In "a gripe about Google," Tocqueville points out that the most-used search engine on the web elected to ignore the significance of June 6th, "one of the most pivotal days in the history of the modern world, the day where thousands of America’s finest young men fought and died on the beaches of Normandy to help push back the forces of fascism and tyranny." Instead, Google reconfigured their logo to celebrate the 509th anniversary of the birth of a noteworthy but fairly obscure (to most of us) seventeenth-century portrait artist of the Spanish court.

My sense is that Google merely reflected a general reluctance yesterday among America's cultural gatekeepers to make too much of this 64th anniversary of the "Longest Day."

Why?

--Sixty-four is a fairly mundane number--nothing sexy or golden about a 64th anniversary.

--Perhaps no one cares anymore about something that happened so long ago. An increasingly small percentage of Americans were alive on that day in June in 1944, even fewer have a contemporaneous recollection of the event, and the surviving participants of Operation Overlord are down to a minuscule remnant. Literally, one might ask, who cares?

--Perhaps many well-meaning persons of cultural authority also worried that a reminder of this event might glorify war, hail American sacrifice, and highlight our positive role in modern geo-political history. Perhaps noting past military victories while American troops are in the field doing battle as we speak might appear too political and/or triumphal. Perhaps trumpeting warriors and a "good war" during a presidential election year in which the outcome of the political contest might turn on the collective assessment of our current war struck some as inappropriate.

Hard to know.

Nevertheless, here is a brief and personal (albeit somewhat indirect) recollection concerning Normandy and the "boys" who showed so brave sixty-four years ago.

For three weeks during the late spring of 1996, I traveled through France and Ireland. Making the trip by myself, I felt free to wander wherever the spirit led me. Consequently, without much conscious forethought, I found myself at the Musée Mémorial de la Bataille de Normandie in Bayeux on June 8 (the 52nd anniversary of D-Day plus two), where I ran into a contingent of British veterans of the Normandy invasion. Having served in the 21st Army Group under Field Marshal Bernard Law Montgomery, these troopers (then in their late-sixties and seventies) were excited to find a young man who seemed so interested in their great adventure so long ago. Even better, I was an American who would cordially laugh with them as they good-naturedly scoffed at the idea that Eisenhower (merely a "political general"), Patton ("all talk of blood and guts but no real grit"), or any other U.S. commander could have accomplished much without "Monty" to tell them what to do and lead the way.

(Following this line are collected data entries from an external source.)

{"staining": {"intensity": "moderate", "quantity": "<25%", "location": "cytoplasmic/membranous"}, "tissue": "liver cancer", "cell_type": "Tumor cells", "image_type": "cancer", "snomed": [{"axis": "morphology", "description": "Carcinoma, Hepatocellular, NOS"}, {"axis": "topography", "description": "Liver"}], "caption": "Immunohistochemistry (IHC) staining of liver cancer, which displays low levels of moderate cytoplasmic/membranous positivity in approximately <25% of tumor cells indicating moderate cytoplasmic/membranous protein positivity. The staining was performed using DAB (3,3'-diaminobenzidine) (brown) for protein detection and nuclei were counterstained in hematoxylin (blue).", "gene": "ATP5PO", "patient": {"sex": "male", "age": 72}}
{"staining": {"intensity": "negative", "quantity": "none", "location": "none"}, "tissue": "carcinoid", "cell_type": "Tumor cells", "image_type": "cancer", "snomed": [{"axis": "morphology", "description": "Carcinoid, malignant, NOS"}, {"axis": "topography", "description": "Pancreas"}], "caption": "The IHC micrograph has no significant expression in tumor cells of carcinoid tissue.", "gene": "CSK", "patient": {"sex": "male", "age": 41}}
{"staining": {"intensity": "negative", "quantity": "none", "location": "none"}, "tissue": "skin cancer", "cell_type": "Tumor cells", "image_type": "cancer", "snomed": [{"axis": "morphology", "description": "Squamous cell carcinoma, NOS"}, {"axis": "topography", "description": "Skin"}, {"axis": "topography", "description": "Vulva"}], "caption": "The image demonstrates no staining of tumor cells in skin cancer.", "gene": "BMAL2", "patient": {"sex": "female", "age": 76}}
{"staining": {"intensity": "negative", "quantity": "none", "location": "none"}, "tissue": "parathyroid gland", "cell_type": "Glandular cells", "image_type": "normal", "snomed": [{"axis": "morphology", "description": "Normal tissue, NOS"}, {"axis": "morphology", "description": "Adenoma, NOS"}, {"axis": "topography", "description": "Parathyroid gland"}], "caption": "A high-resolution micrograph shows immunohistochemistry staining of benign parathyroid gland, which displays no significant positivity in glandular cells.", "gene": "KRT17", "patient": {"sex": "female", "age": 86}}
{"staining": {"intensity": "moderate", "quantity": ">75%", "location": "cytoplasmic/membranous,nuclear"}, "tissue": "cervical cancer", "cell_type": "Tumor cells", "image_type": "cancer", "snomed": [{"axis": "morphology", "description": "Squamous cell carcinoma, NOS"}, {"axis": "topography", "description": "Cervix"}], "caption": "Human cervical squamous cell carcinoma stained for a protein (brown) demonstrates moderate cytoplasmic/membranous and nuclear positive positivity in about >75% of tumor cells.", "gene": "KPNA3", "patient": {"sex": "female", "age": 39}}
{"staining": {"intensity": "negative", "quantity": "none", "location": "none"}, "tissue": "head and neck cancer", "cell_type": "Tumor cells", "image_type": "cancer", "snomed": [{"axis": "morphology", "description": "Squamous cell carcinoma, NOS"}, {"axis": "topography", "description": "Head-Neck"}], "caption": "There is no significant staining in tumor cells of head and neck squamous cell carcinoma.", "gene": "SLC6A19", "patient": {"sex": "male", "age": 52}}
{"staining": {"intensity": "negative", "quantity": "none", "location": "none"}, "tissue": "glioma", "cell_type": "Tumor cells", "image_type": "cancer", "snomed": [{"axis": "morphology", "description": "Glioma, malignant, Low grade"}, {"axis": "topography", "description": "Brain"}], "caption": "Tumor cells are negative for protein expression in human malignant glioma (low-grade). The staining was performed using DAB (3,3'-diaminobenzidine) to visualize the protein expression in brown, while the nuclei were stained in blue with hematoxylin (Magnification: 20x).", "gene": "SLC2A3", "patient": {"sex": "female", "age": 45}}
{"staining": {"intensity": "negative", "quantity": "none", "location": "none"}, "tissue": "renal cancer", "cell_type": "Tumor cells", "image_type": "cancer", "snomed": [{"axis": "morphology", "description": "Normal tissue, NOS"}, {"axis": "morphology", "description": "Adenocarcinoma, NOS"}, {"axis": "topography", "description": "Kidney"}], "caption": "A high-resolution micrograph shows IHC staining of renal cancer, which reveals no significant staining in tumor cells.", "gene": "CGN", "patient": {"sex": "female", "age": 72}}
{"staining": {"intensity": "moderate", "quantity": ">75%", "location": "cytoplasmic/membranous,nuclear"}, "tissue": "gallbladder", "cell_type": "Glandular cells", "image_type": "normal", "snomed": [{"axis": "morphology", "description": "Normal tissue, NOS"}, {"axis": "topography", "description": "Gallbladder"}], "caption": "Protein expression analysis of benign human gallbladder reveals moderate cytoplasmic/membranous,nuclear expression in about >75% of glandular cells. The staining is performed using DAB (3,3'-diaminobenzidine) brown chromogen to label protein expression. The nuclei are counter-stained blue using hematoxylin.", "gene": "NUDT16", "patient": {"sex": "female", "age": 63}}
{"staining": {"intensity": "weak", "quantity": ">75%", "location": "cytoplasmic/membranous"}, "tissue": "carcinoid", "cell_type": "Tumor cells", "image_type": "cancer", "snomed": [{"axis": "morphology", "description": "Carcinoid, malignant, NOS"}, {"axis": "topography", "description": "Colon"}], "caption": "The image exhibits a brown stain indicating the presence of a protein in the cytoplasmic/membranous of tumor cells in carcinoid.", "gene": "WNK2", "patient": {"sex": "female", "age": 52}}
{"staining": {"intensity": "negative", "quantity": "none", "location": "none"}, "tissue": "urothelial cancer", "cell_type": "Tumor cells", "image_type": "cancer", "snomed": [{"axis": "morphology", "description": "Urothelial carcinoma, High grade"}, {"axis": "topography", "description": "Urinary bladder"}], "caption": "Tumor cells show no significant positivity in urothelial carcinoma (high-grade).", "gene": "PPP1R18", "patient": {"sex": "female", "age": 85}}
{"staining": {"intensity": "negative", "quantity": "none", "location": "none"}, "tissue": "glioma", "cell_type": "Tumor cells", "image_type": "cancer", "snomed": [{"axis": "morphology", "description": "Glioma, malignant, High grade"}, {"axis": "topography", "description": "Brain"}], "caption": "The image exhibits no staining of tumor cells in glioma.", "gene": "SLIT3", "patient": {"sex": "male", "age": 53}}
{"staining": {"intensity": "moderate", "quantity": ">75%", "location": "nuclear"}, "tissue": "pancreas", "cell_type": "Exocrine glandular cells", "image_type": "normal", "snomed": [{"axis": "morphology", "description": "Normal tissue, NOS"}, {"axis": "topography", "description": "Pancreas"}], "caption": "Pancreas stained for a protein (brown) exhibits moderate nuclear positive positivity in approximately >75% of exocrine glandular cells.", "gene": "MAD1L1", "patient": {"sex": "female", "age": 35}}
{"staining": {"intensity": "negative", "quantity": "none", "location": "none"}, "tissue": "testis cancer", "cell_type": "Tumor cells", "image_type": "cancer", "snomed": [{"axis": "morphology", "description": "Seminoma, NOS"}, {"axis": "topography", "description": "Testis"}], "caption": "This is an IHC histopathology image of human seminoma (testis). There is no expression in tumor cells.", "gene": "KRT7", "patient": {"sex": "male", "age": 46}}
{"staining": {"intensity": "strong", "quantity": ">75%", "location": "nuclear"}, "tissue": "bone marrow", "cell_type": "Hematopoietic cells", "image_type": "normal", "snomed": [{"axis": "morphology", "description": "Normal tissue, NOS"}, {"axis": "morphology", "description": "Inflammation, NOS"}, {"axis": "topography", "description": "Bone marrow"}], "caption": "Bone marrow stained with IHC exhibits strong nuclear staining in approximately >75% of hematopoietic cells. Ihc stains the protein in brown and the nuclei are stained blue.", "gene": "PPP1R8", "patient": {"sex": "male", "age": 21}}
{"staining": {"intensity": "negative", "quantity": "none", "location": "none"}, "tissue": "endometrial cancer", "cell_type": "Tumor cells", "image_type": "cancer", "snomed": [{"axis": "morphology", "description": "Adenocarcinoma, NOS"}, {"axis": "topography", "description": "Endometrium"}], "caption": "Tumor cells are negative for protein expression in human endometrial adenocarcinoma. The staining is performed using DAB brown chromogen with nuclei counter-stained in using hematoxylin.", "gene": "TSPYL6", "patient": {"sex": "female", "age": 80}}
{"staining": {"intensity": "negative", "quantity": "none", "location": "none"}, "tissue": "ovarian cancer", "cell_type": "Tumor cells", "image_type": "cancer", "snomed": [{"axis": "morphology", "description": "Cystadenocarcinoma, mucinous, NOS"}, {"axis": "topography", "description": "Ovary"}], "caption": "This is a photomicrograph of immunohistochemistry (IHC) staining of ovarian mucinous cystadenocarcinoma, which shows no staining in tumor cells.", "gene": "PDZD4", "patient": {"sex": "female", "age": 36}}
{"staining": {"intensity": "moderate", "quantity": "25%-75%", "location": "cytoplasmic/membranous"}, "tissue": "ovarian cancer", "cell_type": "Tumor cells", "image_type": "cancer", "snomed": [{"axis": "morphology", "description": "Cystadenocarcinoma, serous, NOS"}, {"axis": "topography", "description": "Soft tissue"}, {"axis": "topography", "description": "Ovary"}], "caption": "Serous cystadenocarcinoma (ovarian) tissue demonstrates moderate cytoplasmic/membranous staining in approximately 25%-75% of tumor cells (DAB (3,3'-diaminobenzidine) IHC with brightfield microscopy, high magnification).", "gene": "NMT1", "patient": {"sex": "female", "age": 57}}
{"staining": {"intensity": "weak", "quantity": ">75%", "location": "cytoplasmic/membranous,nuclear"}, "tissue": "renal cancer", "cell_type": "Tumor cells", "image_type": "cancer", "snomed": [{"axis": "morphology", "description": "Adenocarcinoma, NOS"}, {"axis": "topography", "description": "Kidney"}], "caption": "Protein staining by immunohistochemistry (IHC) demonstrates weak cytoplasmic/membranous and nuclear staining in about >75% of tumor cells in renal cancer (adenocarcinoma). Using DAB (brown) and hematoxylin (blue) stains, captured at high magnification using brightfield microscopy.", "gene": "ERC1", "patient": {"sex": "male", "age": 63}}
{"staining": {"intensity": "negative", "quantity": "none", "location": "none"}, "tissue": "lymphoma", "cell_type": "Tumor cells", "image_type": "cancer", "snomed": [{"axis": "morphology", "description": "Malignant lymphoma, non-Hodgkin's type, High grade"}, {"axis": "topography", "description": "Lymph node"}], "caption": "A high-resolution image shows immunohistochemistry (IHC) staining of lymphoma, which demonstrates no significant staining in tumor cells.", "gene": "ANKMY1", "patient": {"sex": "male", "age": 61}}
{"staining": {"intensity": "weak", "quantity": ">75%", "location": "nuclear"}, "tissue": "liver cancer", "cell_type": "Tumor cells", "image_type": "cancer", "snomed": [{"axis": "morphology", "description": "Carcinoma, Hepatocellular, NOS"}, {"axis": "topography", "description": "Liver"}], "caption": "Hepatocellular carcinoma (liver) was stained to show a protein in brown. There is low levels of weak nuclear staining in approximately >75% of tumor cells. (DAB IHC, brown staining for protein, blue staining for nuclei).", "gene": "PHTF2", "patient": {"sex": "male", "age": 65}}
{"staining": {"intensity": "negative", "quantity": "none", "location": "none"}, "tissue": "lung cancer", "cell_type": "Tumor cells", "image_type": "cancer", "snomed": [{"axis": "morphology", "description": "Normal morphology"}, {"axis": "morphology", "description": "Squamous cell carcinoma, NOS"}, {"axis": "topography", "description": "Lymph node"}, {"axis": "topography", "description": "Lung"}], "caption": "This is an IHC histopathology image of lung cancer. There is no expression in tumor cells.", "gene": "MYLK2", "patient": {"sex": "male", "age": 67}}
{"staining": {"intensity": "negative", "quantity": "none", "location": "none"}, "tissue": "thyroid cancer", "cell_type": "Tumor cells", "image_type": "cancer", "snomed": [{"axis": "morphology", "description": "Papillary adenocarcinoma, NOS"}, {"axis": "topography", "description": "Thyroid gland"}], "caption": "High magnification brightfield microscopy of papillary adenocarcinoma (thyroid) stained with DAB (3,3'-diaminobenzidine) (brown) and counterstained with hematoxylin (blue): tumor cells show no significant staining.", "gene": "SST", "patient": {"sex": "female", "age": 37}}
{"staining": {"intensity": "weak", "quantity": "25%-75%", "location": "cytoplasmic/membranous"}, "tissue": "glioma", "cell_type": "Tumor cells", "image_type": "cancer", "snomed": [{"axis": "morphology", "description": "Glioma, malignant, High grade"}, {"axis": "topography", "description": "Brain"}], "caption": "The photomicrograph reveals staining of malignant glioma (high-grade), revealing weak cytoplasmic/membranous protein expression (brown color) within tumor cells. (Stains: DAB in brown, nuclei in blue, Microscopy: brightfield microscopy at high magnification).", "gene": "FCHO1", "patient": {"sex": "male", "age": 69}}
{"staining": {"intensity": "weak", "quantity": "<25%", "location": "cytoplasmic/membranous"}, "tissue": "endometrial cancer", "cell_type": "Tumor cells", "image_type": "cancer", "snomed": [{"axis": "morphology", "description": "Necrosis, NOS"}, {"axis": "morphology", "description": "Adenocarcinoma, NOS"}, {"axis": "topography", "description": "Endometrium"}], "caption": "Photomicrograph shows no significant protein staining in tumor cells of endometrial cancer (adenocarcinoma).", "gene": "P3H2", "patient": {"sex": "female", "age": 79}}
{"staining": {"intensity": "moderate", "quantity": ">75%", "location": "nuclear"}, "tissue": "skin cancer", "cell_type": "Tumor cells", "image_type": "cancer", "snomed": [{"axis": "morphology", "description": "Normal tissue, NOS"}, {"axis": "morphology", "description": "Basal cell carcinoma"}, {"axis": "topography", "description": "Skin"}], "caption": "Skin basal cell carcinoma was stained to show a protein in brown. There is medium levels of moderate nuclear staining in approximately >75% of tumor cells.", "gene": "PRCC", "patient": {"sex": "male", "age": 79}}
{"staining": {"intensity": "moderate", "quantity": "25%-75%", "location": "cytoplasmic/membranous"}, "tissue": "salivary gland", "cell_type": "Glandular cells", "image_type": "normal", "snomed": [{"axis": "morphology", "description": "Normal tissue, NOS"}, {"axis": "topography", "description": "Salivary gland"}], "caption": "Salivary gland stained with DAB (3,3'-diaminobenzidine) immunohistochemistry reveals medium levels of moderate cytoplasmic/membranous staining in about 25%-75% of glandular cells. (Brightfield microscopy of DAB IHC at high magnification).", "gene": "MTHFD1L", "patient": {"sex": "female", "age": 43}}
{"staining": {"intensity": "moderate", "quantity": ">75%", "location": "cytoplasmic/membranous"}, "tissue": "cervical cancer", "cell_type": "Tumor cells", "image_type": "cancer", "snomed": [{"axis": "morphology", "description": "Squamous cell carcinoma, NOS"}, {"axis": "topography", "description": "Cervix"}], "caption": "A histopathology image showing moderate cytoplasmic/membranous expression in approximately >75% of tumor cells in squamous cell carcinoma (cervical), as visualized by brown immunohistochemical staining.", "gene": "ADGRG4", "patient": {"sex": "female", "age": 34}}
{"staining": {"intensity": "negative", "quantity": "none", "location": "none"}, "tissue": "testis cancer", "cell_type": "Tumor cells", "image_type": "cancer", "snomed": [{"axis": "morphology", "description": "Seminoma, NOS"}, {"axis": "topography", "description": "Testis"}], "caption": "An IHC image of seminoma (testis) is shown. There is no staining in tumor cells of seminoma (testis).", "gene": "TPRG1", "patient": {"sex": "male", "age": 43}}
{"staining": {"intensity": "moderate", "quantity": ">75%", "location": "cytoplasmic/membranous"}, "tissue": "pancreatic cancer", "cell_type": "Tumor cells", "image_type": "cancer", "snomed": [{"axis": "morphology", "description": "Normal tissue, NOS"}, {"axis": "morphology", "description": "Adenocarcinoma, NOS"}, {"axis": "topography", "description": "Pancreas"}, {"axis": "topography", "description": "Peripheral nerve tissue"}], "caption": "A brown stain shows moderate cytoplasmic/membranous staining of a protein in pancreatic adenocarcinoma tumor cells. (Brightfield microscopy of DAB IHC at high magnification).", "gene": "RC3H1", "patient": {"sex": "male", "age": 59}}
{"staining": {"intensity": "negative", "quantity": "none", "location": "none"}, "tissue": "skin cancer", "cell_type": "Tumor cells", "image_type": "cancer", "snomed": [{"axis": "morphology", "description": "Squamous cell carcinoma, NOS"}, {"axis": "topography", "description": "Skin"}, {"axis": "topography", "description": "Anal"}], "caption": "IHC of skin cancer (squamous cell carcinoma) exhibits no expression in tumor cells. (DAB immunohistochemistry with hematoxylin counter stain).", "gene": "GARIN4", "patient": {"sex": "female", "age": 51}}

Their devotion to "Monty" and his fame reminded me of a Winston Churchill story (as told by the late Sir Robert Rhodes James during one of his visits to Baylor University during the mid-1990s). According to the tale, toward the end of the war Churchill was briefing King George VI during one of their regular meetings, when the King noticed that the Prime Minister was distracted and agitated. Prompted by the King's query, Churchill explained that although the progress of the war was thoroughly agreeable, things on the domestic front were less happy. After ticking off a number of political and economic problems he faced, Churchill sighed with exasperation: "And I think Monty wants my job." To which, the King purportedly rejoined, "that is quite a relief, Winston, all this time I assumed he wanted mine."

God Save the King and God Bless Monty, Winnie, and all the boys of the 21st Army Group.

God Bless Ike and Patton and the all the boys of Pointe du Hoc and all the other places along the beaches of Normandy.